GTV at the Machine Shop

Kenny checks the fit of the valve in the new guide.
New guides have been pressed into our head.
The valve seats are being cut now.
The block has been cleaned out and the liners have been removed. The seating surface for the liners looks good.
The crank looks good and does not need to be reground, we can use the stock sized bearings.

Having a machine shop perform the basics of a rebuild on this Alfa engine won’t be that expensive. Cleaning and checking the cylinder head, pressing in new guides and machining the seats will set us back about $200.

Cleaning the block and sundries, removing the stuck-fast liners and checking the crank, rod and pistons will set us back another $200. That means for about $1000, we will have a completely fresh engine! We’ll be adding extras like hot camshafts from International Auto Parts but those aren’t strictly necessary.

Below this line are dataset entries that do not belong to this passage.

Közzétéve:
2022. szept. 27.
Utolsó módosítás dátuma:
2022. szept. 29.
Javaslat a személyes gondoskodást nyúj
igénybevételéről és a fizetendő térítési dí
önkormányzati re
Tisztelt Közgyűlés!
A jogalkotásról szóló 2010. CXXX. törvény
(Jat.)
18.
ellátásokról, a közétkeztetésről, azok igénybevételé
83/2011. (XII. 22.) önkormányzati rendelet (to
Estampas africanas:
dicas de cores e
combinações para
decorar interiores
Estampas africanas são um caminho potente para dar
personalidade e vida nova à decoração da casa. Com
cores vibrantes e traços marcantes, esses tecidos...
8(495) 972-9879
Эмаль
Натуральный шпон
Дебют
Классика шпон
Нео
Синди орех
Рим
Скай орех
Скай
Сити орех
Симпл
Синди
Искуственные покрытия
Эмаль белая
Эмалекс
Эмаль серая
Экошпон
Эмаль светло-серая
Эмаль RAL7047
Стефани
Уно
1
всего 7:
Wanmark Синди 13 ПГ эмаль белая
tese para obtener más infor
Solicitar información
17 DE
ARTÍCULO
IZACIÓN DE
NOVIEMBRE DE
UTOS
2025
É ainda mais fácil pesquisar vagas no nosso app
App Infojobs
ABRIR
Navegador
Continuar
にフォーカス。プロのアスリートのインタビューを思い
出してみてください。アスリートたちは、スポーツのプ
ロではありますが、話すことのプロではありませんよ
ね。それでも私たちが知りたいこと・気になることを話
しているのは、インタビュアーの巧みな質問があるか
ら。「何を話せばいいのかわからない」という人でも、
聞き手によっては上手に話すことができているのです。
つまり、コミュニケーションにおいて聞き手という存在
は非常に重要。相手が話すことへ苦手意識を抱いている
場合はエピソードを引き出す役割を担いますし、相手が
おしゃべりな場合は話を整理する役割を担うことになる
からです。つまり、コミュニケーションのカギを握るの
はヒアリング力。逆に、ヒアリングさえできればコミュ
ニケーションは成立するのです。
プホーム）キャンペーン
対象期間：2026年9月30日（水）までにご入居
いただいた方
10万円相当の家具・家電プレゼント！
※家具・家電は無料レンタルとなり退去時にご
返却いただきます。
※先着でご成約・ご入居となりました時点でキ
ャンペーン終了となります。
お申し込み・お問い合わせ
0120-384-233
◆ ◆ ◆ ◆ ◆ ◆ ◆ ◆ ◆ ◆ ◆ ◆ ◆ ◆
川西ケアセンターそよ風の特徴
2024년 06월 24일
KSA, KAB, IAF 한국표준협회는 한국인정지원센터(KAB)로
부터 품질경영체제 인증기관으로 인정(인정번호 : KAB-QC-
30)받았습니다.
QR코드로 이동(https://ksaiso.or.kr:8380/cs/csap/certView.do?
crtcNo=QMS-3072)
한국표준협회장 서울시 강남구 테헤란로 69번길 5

When we stopped by the machine shop to check on the status of our engine the new valve guides had been pressed into the head and Kenny was checking the fit of the valve stems. The stems are a little tight; so the guides will need to be honed to get nice and smooth valve actuation.

Our engine work is progressing along and we think we’ll have it back from the machine shop later this week. The valve seats are being cut now and our crank has been cleaned and polished. The crank’s rod and main bearing surfaces are all within specs, so we can use the stock sized bearings. This is good news!